This is what it feels like when the Twin Cities — when our cities — go up in flames: The air is noxious and gritty after days of fires. Bits of dirt and dust, of smoke and debris, float down into your eyes. The closer you get to the destruction, the more the smell clings to you, a combination of sulfur and spent fireworks and — if near the St. Paul NAPA Auto Parts store that by Friday was a smoldering heap of twisted metal — a skunky chemical odor.
There are no buses, with mass transit suspended at least through Sunday. Spray-painted signs are ubiquitous: "JAIL KILLER COPS," "WE WANT COPS IN CUFFS," "PLEASE DONT BURN KIDS LIVE UPSTAIRS." As if marked by Passover blood, business owners signal why looters or arsonists should spare their storefronts: "SMALL BUSINESS," reads one Japanese restaurant in Lyn-Lake. "MINORITY OWNED," says a convenience store on Eat Street. "BLACK OWNED! WE'RE TITHERS!," at a hair salon on East Lake Street.

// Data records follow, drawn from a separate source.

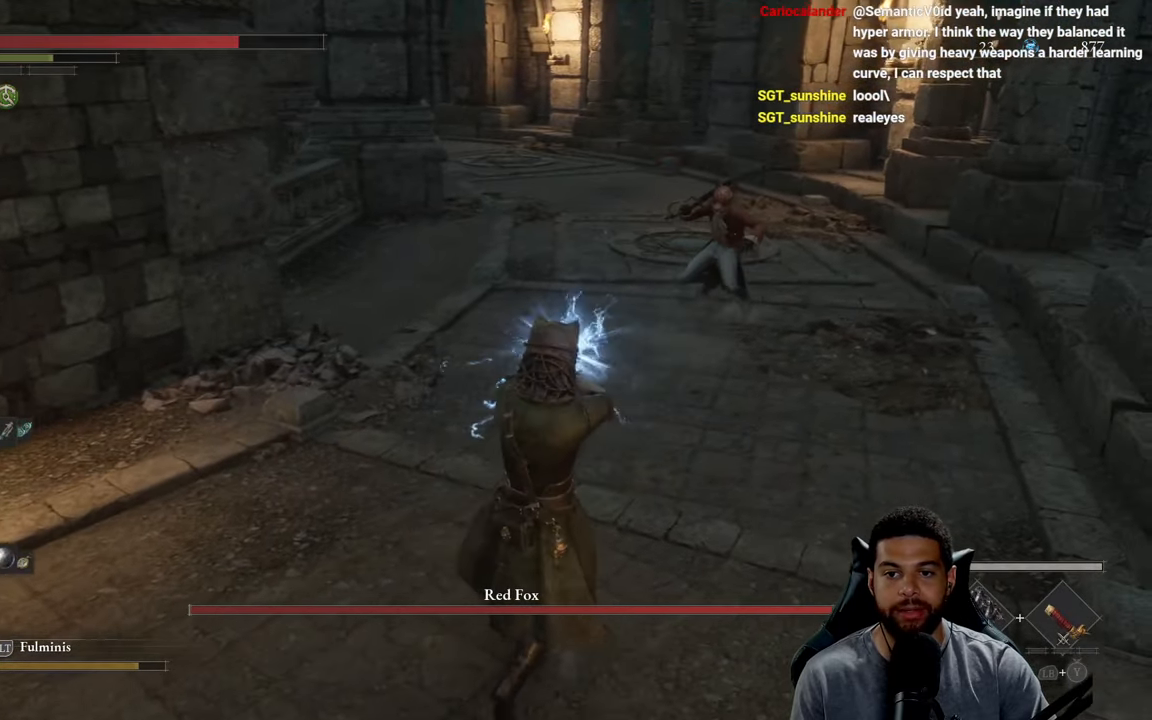
{"buttons": ["L2"], "left_stick": "up-right", "right_stick": "center", "events": []}
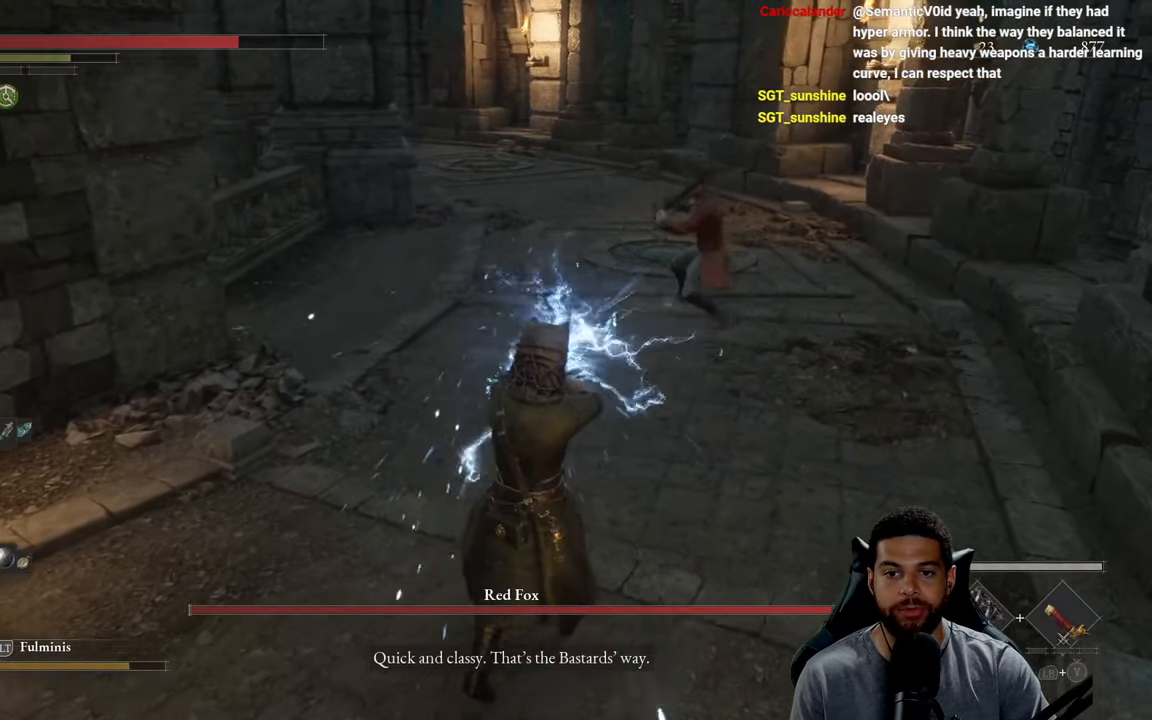
{"buttons": ["L2"], "left_stick": "up-right", "right_stick": "center", "events": []}
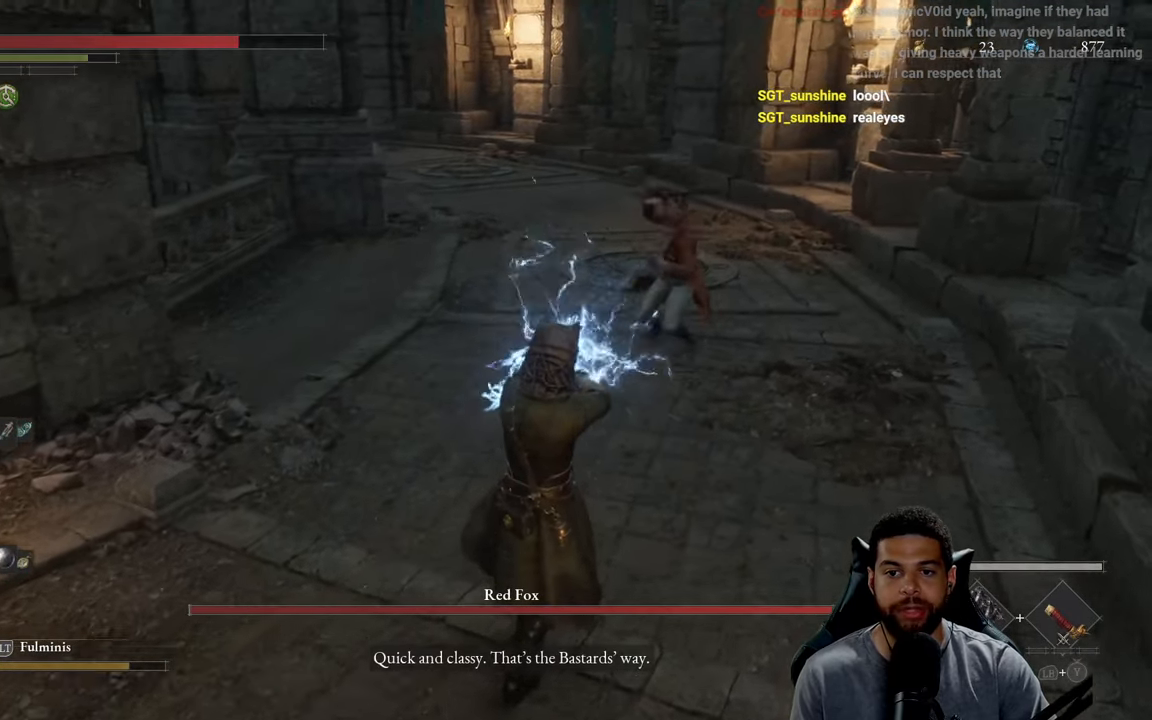
{"buttons": [], "left_stick": "center", "right_stick": "center", "events": [[83, "R3", "down"], [183, "R3", "up"], [233, "L2", "up"], [483, "left_stick", "center"]]}
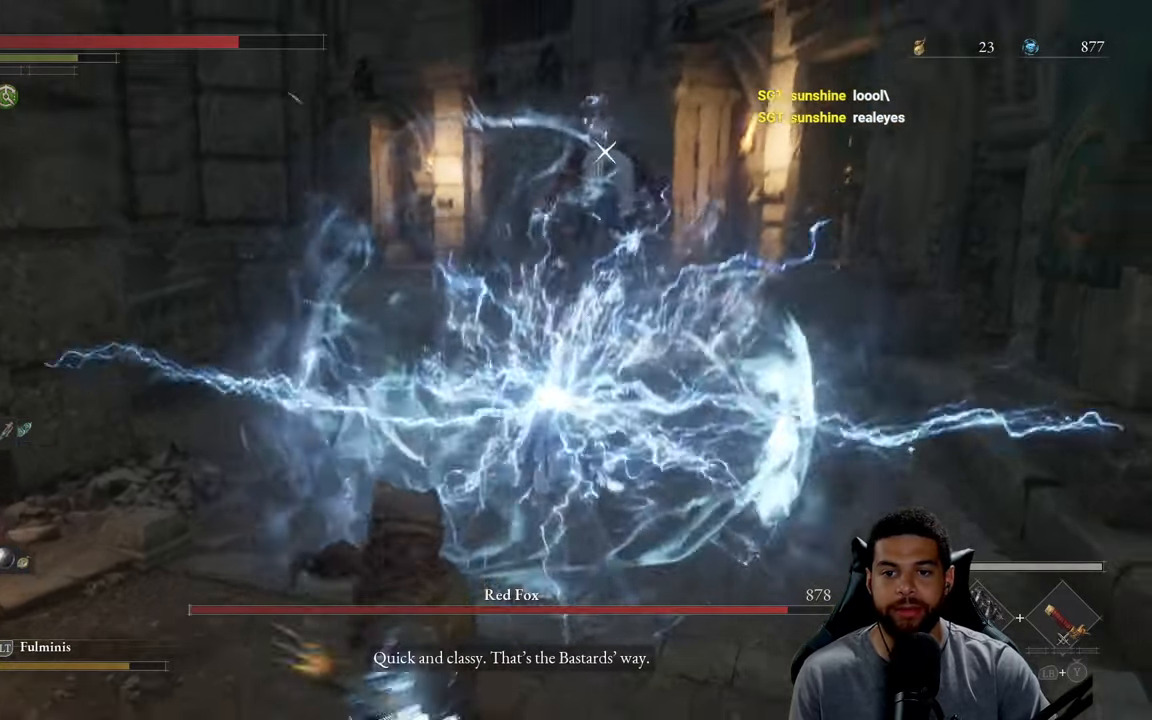
{"buttons": ["B"], "left_stick": "up-left", "right_stick": "center", "events": [[33, "left_stick", "down"], [150, "left_stick", "down-left"], [250, "left_stick", "left"], [366, "left_stick", "up-left"], [383, "B", "down"]]}
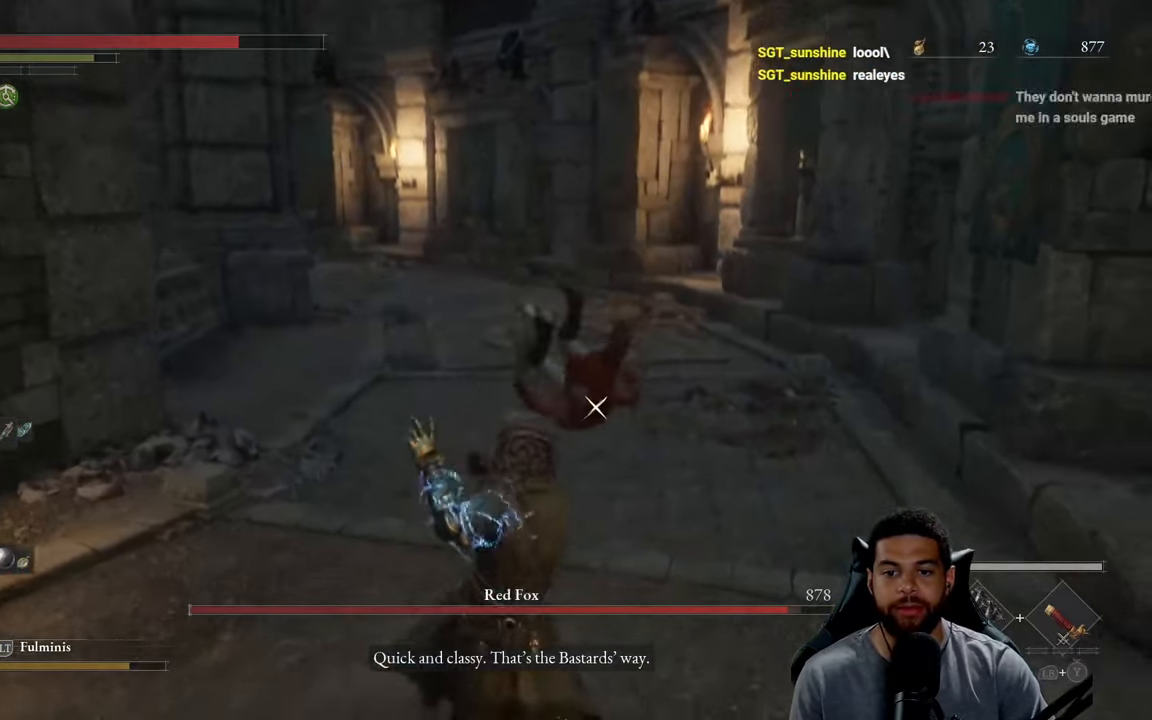
{"buttons": ["B"], "left_stick": "up-left", "right_stick": "center", "events": [[33, "left_stick", "up"], [366, "left_stick", "up-left"]]}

Across the Twin Cities, from the areas far removed from this week's protests to the areas most devastated by this week's destruction, the physical and psychic toll of these erupting emotions in the daytime and these lawless horrors at night bear a heavy weight.
It is a city under siege.
It is a city filled with anger and sadness and fear and, yes, love, love that comes out during the daytime after destruction reigns at night.
The looted Target near the abandoned Third Precinct station still has a cheerful sign — "We're hiring, starting at $13.00/hr" — but now Minnesota National Guard troops bisect E. Lake Street to keep people away from the protests' destructive epicenter. Disaster tourists taking selfies near stone-faced soldiers mingle with hundreds of volunteers, armed with just brooms and dustpans, sweeping up broken glass.
On Lake Street, a skeleton of a brick building smoldered near a couple of National Guard Humvees. Da'Ray Sherow of St. Paul reflects on the ruins with ambivalence. These disturbances — protests, looting, riots, whatever you want to call them — had led to the arrest of police officer Derek Chauvin, Sherow believes. But that doesn't mean all this anarchy is justified.
"It's pain coming out. It's not logical," says Sherow, who is black. "My heart goes out to the people who lost property and the people who don't have access to food and the people who have to rebuild this community."